It starts at the university level and spreads outward. As we reported just last month, students are continuing to graduate with computer science degrees from top universities, but with little knowledge of cybersecurity. For the most part, cybersecurity courses continue to be offered as electives rather than required classes, which leads to employers and recruiters continuing to battle a widening security skills gap.
There are plenty of reports out there that point to this growing skills gap but one of the most jaw-dropping was the 2017 Frost & Sullivan (ISC)2 Global Information Security Workforce Study, which reported that by 2022 there will be a global shortfall of cybersecurity workers of 1.8 million people. This wouldn’t be so concerning if there were any sign of a reduction in breaches, ransomware, and phishing scams in five years’ time, but that’s simply not the case.
So what’s the hiring process like when there is such a skills shortage? Well according to ISACA’s Cybersecurity Nexus survey, 40% of the organizations surveyed report receiving fewer than five applications for cybersecurity positions, with one in four organizations spending up to six months or longer trying to fill a position. This statistic is from today – imagine what it will be in 2022.
What are the skills needed?
Like any industry, the cybersecurity industry is looking for individuals with the right education, certifications, experience, and specific training to fill a position. Not only that, but creativity is often cited as a desired trait as well. Hackers are constantly developing new methods to worm into organizations and extract the information they want. Security professionals often need to be one step ahead of the competition, not only needing to think quickly about how to patch flaws, but predict what, or who, may attack in the future.
So how can this problem begin to be alleviated?
Education will be a large component. As schools develop more courses in cybersecurity, students will have more options to educate and prepare themselves for a booming industry.

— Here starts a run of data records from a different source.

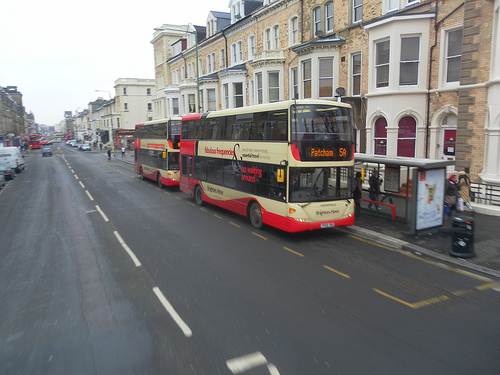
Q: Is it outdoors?
A: Yes, it is outdoors.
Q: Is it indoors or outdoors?
A: It is outdoors.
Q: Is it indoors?
A: No, it is outdoors.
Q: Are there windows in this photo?
A: Yes, there are windows.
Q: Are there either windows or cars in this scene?
A: Yes, there are windows.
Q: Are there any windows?
A: Yes, there are windows.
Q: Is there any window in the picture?
A: Yes, there are windows.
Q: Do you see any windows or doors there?
A: Yes, there are windows.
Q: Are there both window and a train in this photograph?
A: No, there are windows but no trains.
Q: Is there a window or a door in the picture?
A: Yes, there are windows.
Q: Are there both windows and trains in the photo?
A: No, there are windows but no trains.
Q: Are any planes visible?
A: No, there are no planes.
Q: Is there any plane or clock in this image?
A: No, there are no airplanes or clocks.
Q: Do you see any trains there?
A: No, there are no trains.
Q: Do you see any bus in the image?
A: Yes, there is a bus.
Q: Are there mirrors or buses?
A: Yes, there is a bus.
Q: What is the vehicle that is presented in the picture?
A: The vehicle is a bus.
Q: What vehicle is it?
A: The vehicle is a bus.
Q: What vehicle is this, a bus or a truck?
A: That is a bus.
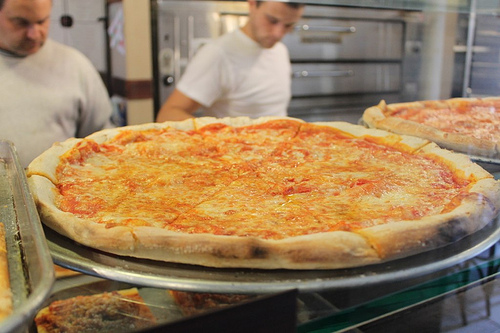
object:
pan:
[30, 225, 499, 293]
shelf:
[0, 134, 500, 310]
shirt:
[0, 36, 112, 164]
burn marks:
[207, 237, 270, 261]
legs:
[452, 249, 472, 325]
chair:
[450, 242, 493, 326]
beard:
[245, 10, 281, 49]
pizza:
[19, 114, 499, 269]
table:
[0, 123, 498, 330]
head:
[0, 0, 54, 56]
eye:
[11, 16, 29, 26]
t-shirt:
[172, 25, 299, 116]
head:
[243, 0, 299, 49]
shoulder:
[173, 33, 239, 109]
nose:
[271, 25, 283, 39]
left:
[0, 3, 159, 331]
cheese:
[101, 174, 221, 219]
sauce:
[276, 182, 315, 196]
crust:
[129, 222, 376, 267]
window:
[3, 268, 497, 329]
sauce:
[47, 305, 95, 324]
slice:
[42, 281, 157, 331]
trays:
[453, 2, 493, 32]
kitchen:
[5, 0, 495, 330]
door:
[284, 60, 409, 99]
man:
[2, 1, 124, 191]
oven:
[161, 3, 439, 117]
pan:
[1, 131, 61, 330]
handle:
[293, 67, 355, 79]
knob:
[163, 75, 176, 86]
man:
[151, 4, 301, 133]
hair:
[245, 0, 303, 14]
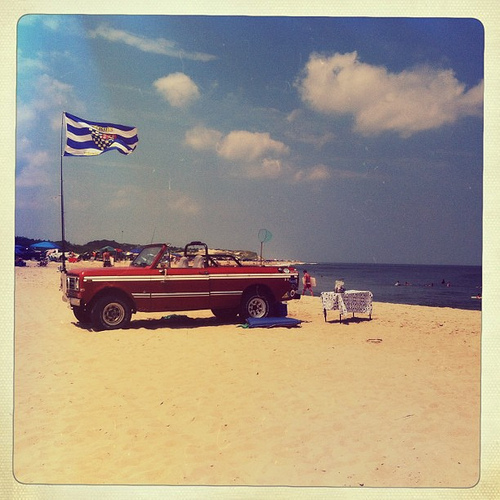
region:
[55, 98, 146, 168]
a blue and white flag in breeze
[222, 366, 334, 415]
sand on the beach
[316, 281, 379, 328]
a table cloth on a table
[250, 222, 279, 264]
a fishing net in the air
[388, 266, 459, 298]
people in the ocean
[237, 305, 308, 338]
a blue raft near a truck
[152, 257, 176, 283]
the left mirror of a truck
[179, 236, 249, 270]
a roll bar on a truck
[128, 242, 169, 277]
the front window of a truck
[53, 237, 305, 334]
a red vehicle parked on the beach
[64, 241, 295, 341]
truck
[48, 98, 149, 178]
flag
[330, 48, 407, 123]
white clouds in blue sky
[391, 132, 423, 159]
white clouds in blue sky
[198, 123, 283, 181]
white clouds in blue sky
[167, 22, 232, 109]
white clouds in blue sky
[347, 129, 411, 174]
white clouds in blue sky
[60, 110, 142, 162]
Blue and white striped flag with emblem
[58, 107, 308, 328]
Flag attached to the front of a car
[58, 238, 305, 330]
Red vehicle on the beach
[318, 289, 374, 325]
Table set up on the beach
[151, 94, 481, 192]
Puffy clouds in the sky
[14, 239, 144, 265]
Umbrellas in the background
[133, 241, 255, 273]
No roof on the vehicle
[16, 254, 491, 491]
Lots of sand on the beach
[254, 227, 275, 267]
Net sticking up in the back of the vehicle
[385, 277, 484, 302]
A bunch of people in the water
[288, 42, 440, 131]
white cloud in sky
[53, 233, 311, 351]
truck on the sand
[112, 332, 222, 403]
sand under the car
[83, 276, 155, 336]
tire on the car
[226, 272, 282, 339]
back tire of car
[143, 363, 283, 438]
footprints in the sand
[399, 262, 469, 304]
people in the water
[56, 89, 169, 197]
blue and white flag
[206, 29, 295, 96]
blue sky above water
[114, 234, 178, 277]
window on front of car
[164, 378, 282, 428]
A fine white sand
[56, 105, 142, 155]
A flag with blue and white stripe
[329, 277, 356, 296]
A bag on the table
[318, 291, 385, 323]
Small table on the beach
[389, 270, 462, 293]
People swimming in the beach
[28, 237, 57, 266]
A big blue umbrella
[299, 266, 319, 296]
A man with a white board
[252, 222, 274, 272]
A green fish net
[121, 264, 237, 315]
A white dash of lines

And as we called out in last month’s security education blog, there was little improvement between 2016 and 2017. Considering the growing need in the cybersecurity space, it won’t be difficult to position a career in security as highly sought after and stable.

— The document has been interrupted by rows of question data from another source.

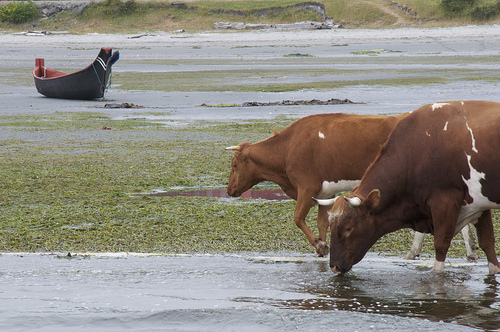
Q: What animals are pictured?
A: Cows.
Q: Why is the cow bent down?
A: To drink.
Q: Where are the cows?
A: In the water.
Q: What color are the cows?
A: Brown and white.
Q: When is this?
A: Daytime.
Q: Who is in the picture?
A: No one is in the picture.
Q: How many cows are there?
A: Two.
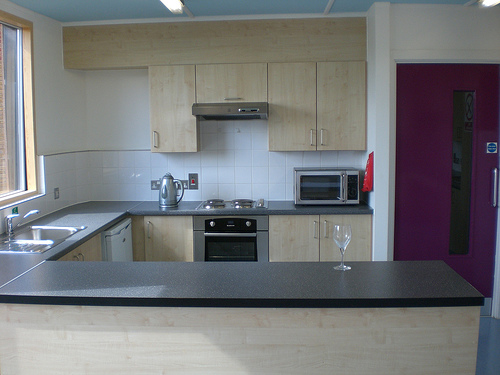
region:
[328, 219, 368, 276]
this is a glass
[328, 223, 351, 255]
the glass is shinny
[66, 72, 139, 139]
this is the wall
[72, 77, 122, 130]
the wall is white in color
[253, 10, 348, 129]
this is a cupboard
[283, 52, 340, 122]
the cupboard is wooden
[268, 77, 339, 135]
the cupboard is brown in color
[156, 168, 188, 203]
this is a kettle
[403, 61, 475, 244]
this is the door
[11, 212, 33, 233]
this is a tap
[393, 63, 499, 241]
a purple door is next to the kitchen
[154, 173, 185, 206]
a silver coffee pot is on the counter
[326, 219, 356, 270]
an empty wine glass in on the counter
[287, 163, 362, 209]
a microwave is next to the stove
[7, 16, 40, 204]
the window is closed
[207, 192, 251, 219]
there are four burners on the stove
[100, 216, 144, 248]
a dishwasher is next to the sink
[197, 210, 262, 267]
the over is under the stove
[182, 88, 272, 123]
a hood vent is above the stove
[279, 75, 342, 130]
the cabinets are made of wood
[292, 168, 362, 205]
Microwave oven on a counter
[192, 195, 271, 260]
Electric stove in a room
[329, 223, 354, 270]
A glass on a counter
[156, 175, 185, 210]
A thermos pitcher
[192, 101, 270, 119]
Over the range fan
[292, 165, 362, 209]
A microwave on a countertop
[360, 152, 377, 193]
red mitten for cooking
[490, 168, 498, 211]
Door handle on a purple door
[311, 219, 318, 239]
Metal handle on a cabinet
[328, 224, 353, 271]
A wine glass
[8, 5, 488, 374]
A kitchen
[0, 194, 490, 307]
Black countertops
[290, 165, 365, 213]
A silver and black microwave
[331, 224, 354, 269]
A clear wine glass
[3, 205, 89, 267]
A silver sink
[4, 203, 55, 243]
Silver sink fixtures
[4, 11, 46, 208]
A window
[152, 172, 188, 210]
A tall silver tea kettle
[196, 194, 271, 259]
A silver and black stove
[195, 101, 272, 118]
A silver over the stove exhaust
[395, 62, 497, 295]
Purple door with a long glass window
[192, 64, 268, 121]
Stainless steel range hood under cabinet door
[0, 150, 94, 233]
White tile back splash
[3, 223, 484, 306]
Empty wine glass a gray counter with light specks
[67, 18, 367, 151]
Light wood grain upper cabinets with silver handles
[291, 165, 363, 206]
Stainless steel finish microwave oven with black control panel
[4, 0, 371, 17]
Portion of a blue ceiling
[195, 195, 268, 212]
Range top with black burner covers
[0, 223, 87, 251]
Stainless steel sink and drain panel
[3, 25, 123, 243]
Sunlight shining through a kitchen window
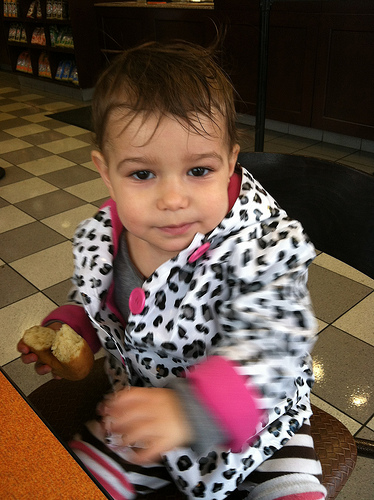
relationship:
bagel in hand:
[20, 322, 95, 381] [21, 346, 48, 377]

Automation will help overtaxed cybersecurity professionals unify teams. We’re starting to see a cultural shift in security practices. Security and compliance practices have become front page news again and again as high-profile breaches happen. This unfortunate trend is driving the need for smart professionals who understand automation practices and believe in baking security into development process from the start. An understanding of cybersecurity is still needed, but each breach brings with it an organization who is willing to invest in better training for security professionals, and better tools to catch and reduce weaknesses.

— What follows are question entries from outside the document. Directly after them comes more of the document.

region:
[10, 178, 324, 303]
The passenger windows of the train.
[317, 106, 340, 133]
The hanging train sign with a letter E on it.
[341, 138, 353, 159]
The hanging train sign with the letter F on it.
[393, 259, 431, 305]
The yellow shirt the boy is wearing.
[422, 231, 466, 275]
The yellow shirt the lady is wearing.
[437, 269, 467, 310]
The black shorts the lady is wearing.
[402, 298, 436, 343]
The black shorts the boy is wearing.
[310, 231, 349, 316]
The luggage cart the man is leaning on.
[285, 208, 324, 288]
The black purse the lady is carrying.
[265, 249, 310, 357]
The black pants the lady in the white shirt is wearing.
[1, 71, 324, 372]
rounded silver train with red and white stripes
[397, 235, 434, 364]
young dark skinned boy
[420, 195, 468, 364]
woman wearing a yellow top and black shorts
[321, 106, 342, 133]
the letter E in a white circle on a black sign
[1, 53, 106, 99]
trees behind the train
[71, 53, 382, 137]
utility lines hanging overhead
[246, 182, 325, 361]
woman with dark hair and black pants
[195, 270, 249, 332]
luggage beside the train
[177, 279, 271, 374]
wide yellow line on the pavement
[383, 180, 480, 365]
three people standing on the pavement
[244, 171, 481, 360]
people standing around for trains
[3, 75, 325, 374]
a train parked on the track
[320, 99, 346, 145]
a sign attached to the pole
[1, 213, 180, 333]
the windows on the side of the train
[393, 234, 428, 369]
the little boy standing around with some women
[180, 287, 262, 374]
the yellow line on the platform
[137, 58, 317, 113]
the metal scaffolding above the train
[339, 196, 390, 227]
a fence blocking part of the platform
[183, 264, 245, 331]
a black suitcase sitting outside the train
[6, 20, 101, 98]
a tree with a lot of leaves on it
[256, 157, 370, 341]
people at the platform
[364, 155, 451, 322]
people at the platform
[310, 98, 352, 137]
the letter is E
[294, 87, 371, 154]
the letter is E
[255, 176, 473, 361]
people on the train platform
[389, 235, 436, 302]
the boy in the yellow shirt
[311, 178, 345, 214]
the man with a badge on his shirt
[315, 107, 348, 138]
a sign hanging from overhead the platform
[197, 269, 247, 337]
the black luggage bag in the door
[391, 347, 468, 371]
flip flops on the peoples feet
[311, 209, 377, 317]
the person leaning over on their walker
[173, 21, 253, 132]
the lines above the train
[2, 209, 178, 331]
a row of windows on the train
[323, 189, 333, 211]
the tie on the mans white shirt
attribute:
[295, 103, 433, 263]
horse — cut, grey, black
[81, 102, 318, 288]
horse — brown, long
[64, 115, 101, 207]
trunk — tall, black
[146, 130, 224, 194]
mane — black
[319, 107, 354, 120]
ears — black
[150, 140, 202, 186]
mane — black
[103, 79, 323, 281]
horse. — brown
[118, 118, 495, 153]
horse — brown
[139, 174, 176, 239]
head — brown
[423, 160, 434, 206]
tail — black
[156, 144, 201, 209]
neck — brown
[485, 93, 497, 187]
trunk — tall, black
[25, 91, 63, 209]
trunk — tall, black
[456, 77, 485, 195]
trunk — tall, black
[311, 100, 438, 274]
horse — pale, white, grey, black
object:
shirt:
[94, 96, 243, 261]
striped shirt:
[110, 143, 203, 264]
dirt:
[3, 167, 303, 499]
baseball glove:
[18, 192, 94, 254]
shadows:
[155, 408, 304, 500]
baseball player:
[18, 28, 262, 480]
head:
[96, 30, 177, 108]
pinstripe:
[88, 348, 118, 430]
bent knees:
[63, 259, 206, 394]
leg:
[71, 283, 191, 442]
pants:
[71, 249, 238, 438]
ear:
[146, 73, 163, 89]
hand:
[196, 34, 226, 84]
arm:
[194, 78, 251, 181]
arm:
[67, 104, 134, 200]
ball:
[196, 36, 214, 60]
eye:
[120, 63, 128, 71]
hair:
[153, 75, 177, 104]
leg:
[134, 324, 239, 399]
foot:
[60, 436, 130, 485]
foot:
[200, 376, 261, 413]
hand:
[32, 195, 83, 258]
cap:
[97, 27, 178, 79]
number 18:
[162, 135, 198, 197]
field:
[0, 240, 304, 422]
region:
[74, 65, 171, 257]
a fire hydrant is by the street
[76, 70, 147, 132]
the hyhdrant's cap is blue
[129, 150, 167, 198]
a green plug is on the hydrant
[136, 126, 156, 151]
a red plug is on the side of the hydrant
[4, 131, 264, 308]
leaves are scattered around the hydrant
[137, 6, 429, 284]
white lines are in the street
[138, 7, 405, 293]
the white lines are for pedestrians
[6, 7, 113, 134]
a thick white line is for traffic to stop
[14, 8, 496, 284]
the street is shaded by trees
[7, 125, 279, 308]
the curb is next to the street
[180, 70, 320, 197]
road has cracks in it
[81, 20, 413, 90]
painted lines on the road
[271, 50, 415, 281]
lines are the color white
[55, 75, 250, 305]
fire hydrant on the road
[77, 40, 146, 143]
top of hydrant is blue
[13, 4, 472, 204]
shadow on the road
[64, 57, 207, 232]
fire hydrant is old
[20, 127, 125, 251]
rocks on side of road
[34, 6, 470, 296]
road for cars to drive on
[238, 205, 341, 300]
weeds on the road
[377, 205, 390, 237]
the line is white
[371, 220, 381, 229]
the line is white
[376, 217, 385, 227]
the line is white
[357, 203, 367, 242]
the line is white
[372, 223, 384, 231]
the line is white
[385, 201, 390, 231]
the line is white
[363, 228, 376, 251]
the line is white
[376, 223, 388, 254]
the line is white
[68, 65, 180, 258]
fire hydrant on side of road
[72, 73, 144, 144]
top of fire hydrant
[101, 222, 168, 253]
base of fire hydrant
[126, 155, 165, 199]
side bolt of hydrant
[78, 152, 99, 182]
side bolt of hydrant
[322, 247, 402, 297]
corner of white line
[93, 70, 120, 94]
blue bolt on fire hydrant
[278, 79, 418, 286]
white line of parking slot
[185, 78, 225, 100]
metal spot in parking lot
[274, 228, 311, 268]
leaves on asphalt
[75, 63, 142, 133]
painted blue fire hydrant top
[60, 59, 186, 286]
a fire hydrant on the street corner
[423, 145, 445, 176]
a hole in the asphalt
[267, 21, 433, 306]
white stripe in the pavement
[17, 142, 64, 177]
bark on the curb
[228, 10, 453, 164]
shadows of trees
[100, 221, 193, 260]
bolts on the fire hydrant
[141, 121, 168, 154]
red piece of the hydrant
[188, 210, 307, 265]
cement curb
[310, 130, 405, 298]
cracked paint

Lastly, various security certifications will help individuals who seek a career in cybersecurity who may not have had the ability to study it in school. Sure organizations would love to hire someone with previous experience successfully defending organizations against the great wide web; but as cybersecurity jobs continue to grow and students continue to graduate without the proper knowledge, I imagine a certification will catch the eye of a hiring manager who has searched for months to find the right hire, only to receive an application or two for the position.